Das muss man gelesen haben: Shalom Auslander in einem hinreißenden Abrechnung mit Gott, oder besser: den gewalttätigen und strafenden Gottesbildern des christlichen Fundamentalismus und des konservativen Judentums, in der Zeit.
Sehr guter Text. So was kann nur ein Jude schreiben. Das gleiche Thema in Romanform, mit demselben Humor als Buchempfehlung:
„Weiß Gott“ von Joseph Heller. Antiquarisch kaufen z.B. hier: http://tinyurl.com/yz2yens
Was ich als Atheist allerdings nicht nachvollziehen kann, ist das Gefühl des „Fehlens von Verantwortlichen“, was einige exGläubige in ihrem „neuen Leben“ so deprimiert. Kann mir das jemand erklären?

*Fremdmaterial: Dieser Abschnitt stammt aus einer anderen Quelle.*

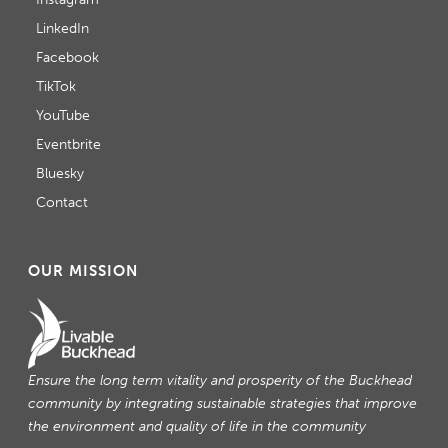
LinkedIn
Facebook
TikTok
YouTube
Eventbrite
Bluesky
Contact
OUR MISSION
Ensure the long term vitality and prosperity of the Buckhead
community by integrating sustainable strategies that improve
the environment and quality of life in the community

Alle Atheisten/Agnostiker die ich kenne, sind zufrieden damit, verantwortliche Personen und Vorgänge auf der diesseitigen Welt identifizieren zu können und entsprechend damit umzugehen. Ob allerdings diese identifizierte „Verantwortlichkeit“ immer zurecht zutrifft, steht auf einem anderen Blatt… 😉 Gerade Linke neigen sehr dazu, „der Gesellschaft“ oder „dem Kapitalismus“ alles in die Schuhe zu schieben.
Gruss Frank
ich kann’s auch nicht erklären, scheint mir aber doch mit der Erziehung zu tun zu haben, alles in Schuldkategorien zu sehen – das ist ja noch etwas anderes als „Verantwortung“. Und wenn man mal z.B. René Girard liest, dann versteht man, dass Glaube auch zum Gegenteil führen kann, nämlich der Überwindung des Sündenbock-Mechanismus, der hier so genial beschrieben wird.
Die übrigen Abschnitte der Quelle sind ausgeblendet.